Following procedures put in place after the disappearance
of an American couple that inspired the film
“Open Water,” the captain conducted a head count
and immediately realized the divers were missing. The
Coast Guard organized an air and sea search, but the
Sea-Esta found them six hours later, 10 km from where
they started the dive.
A former New Zealand navy diver was found alive
after surviving three days in 68º F water in February
in the Cook Strait. Robert Hewitt, 38, was part of a
Manawatu Dive Centre charter group, but took his last
dive alone. A powerful rip took him 30km north before
he was drawn back to where he began. Hewitt ate the
crayfish and four sea urchins he had caught during his
dive. He caught raindrops in his mouth. Hewitt, who
wore a 7-mil wet suit, said he began hallucinating. “I
thought yesterday I was at home. I started taking off
some of my gear, here and there, floundering around
like I was lost.”
A police launch eventually found Hewitt about 500
meters off Mana Island. With his black wet suit, rescue
planes could have flown over the top of him, and not
seen him, said a Wellington police spokesman.

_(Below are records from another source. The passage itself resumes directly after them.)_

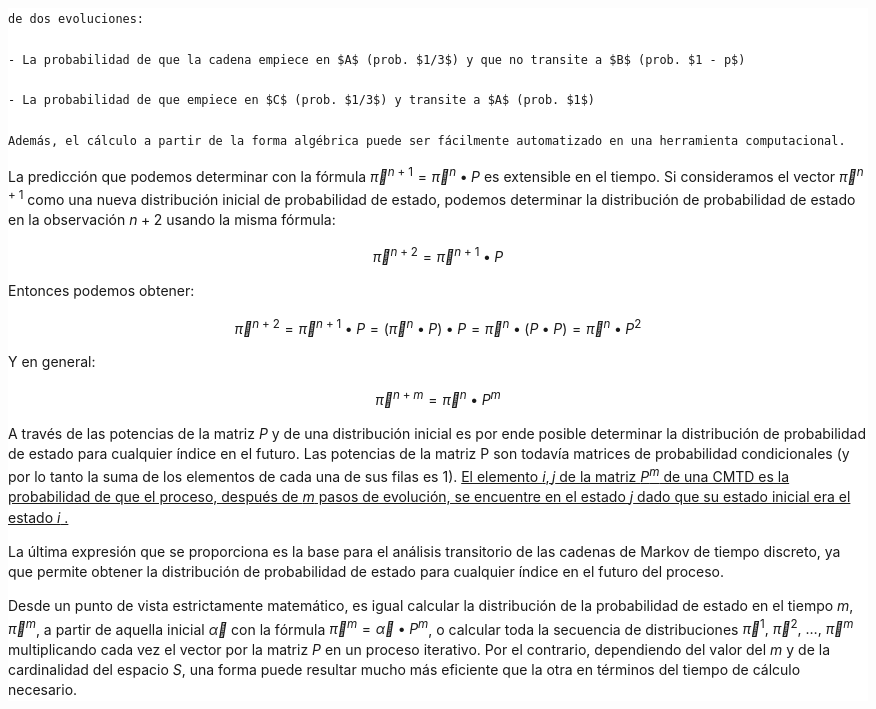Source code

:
 ```{admonition} Ejercicio 2
de dos evoluciones:       

- La probabilidad de que la cadena empiece en $A$ (prob. $1/3$) y que no transite a $B$ (prob. $1 - p$)

- La probabilidad de que empiece en $C$ (prob. $1/3$) y transite a $A$ (prob. $1$)

Además, el cálculo a partir de la forma algébrica puede ser fácilmente automatizado en una herramienta computacional.

```

La predicción que podemos determinar con la fórmula
${\overrightarrow{\pi}}^{n + 1} = {\overrightarrow{\pi}}^{n} \bullet P$
es extensible en el tiempo. Si consideramos el vector
${\overrightarrow{\pi}}^{n + 1}$ como una nueva distribución inicial de
probabilidad de estado, podemos determinar la distribución de
probabilidad de estado en la observación $n + 2$ usando la misma
fórmula:

$${\overrightarrow{\pi}}^{n + 2} = {\overrightarrow{\pi}}^{n + 1} \bullet P$$

Entonces podemos obtener:

$${\overrightarrow{\pi}}^{n + 2} = {\overrightarrow{\pi}}^{n + 1} \bullet P = \left( {\overrightarrow{\pi}}^{n} \bullet P \right) \bullet P = {\overrightarrow{\pi}}^{n} \bullet (P \bullet P) = {\overrightarrow{\pi}}^{n} \bullet P^{2}$$

Y en general:

$${\overrightarrow{\pi}}^{n + m} = {\overrightarrow{\pi}}^{n} \bullet P^{m}$$

A través de las potencias de la matriz $P$ y de una distribución inicial
es por ende posible determinar la distribución de probabilidad de estado
para cualquier índice en el futuro. Las potencias de la matriz P son
todavía matrices de probabilidad condicionales (y por lo tanto la suma
de los elementos de cada una de sus filas es 1). <u>El
elemento $i,j$ de la matriz $P^{m}$ de una
CMTD es la probabilidad de que el proceso, después de $m$
pasos de evolución, se encuentre en el estado $j$ dado
que su estado inicial era el estado $i$ .</u>

La última expresión que se proporciona es la base para el análisis
transitorio de las cadenas de Markov de tiempo discreto, ya que permite
obtener la distribución de probabilidad de estado para cualquier índice
en el futuro del proceso.

Desde un punto de vista estrictamente matemático, es igual calcular la
distribución de la probabilidad de estado en el tiempo $m$,
${\overrightarrow{\pi}}^{m}$, a partir de aquella inicial
$\overrightarrow{\alpha}$ con la fórmula
${\overrightarrow{\pi}}^{m} = \overrightarrow{\alpha} \bullet P^{m}$, o
calcular toda la secuencia de distribuciones
${\overrightarrow{\pi}}^{1},\ {\overrightarrow{\pi}}^{2},\ \ldots,\ {\overrightarrow{\pi}}^{m}$
multiplicando cada vez el vector por la matriz $P$ en un proceso
iterativo. Por el contrario, dependiendo del valor del $m$ y de la
cardinalidad del espacio $S$, una forma puede resultar mucho más
eficiente que la otra en términos del tiempo de cálculo necesario.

In Palau, two Japanese divers drifted more than 30 hours last February. Peleliu Divers’ divemaster
Masahiko Murakami, 23, and tourist Hirokomi
Nakayama, 35, were not spotted by their boat captain
after surfacing from a dive at Peleliu Express. While
more than a dozen dive shop owners sent out boats
to scour the waters, a Japanese research vessel found
them. They had drifted 16 miles. They were wearing
wet suits and had a camera and flotation device, but no
mirror or flashlight to signal search planes.

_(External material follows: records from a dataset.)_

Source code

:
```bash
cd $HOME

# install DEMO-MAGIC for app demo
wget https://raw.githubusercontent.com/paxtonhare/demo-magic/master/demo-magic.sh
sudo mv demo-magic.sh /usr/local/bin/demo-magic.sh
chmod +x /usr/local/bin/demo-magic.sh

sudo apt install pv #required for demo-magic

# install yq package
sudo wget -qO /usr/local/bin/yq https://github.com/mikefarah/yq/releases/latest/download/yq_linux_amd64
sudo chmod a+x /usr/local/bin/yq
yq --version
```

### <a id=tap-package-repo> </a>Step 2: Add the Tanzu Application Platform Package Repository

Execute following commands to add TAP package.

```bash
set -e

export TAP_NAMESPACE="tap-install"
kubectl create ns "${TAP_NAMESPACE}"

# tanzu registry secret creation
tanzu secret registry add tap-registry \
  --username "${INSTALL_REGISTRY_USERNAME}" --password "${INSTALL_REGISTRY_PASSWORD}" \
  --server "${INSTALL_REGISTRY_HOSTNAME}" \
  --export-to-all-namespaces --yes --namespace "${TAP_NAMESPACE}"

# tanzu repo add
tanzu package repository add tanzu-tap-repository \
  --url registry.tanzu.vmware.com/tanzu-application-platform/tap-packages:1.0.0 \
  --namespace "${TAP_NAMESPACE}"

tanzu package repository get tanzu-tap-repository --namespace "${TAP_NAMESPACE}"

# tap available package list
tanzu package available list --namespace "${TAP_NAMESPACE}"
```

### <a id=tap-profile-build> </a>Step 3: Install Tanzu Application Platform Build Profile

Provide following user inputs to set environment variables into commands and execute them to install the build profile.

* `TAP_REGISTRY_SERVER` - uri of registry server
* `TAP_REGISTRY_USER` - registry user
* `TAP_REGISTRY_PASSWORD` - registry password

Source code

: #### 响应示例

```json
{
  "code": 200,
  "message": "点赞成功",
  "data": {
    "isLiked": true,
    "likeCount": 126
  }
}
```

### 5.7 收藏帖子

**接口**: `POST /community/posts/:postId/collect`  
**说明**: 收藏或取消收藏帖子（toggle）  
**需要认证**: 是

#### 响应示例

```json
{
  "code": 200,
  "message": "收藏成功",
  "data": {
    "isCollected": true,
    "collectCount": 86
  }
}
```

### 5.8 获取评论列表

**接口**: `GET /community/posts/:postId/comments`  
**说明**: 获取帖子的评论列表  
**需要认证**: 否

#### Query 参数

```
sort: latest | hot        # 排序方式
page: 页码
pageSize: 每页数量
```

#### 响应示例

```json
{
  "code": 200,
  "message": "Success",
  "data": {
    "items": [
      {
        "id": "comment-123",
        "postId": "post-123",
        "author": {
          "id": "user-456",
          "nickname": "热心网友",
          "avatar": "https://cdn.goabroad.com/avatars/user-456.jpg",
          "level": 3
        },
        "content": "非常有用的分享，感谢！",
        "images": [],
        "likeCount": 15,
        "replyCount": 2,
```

This reminds us that several years ago, five Japanese
divers missed their Palau day boat and drifted away.
Low on fuel, their poorly equipped dive boat returned
to shore, leaving the five novice divers to perish at sea.
In Florida, two divers treated themselves to an
eight-hour swim in January when a line on a rented
boat snapped. Michael Kittle and Mark Hines had tied
their boat to a buoy off Key Largo and went diving.

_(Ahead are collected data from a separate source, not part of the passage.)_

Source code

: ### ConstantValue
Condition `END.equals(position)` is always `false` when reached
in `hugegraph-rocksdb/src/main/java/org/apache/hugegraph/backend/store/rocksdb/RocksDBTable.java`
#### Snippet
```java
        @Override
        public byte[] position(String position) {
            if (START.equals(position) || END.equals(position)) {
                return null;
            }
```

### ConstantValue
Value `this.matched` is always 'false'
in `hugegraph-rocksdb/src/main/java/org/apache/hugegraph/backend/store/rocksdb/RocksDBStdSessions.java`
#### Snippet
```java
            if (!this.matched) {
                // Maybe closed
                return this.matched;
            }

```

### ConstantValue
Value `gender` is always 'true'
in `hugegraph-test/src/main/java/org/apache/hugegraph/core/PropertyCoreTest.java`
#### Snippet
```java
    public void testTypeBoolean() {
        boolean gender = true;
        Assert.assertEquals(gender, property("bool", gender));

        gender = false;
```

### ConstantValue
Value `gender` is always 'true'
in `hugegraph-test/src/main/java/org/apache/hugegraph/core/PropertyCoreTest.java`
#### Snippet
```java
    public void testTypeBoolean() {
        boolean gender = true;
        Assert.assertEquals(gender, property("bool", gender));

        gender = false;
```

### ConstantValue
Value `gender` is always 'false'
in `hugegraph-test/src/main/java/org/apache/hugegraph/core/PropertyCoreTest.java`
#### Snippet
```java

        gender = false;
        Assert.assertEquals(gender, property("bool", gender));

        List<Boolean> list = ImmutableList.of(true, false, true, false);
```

When Kittle surfaced the boat was gone.
They bobbed on a wave and spotted the roof about
700 yards off. For two hours they swam after it, but the
boat kept drifting. They had on BCDs and wet suits, so
they locked arms, floated on their backs, and kicked
toward a small island off Rattlesnake Key. Eventually,
they started hallucinating and hearing distant voices
speaking to them. While boats and a helicopter swept
the area, they reached the uninhabited island. Spotting
a Coast Guard boat, they yelled, blew their emergency
whistle, and shined their flashlight. After being rescued,
they skipped hospitalization and went to a Waffle
House, where they wolfed down waffles, eggs, steak,
and hot chocolate — while wrapped in towels.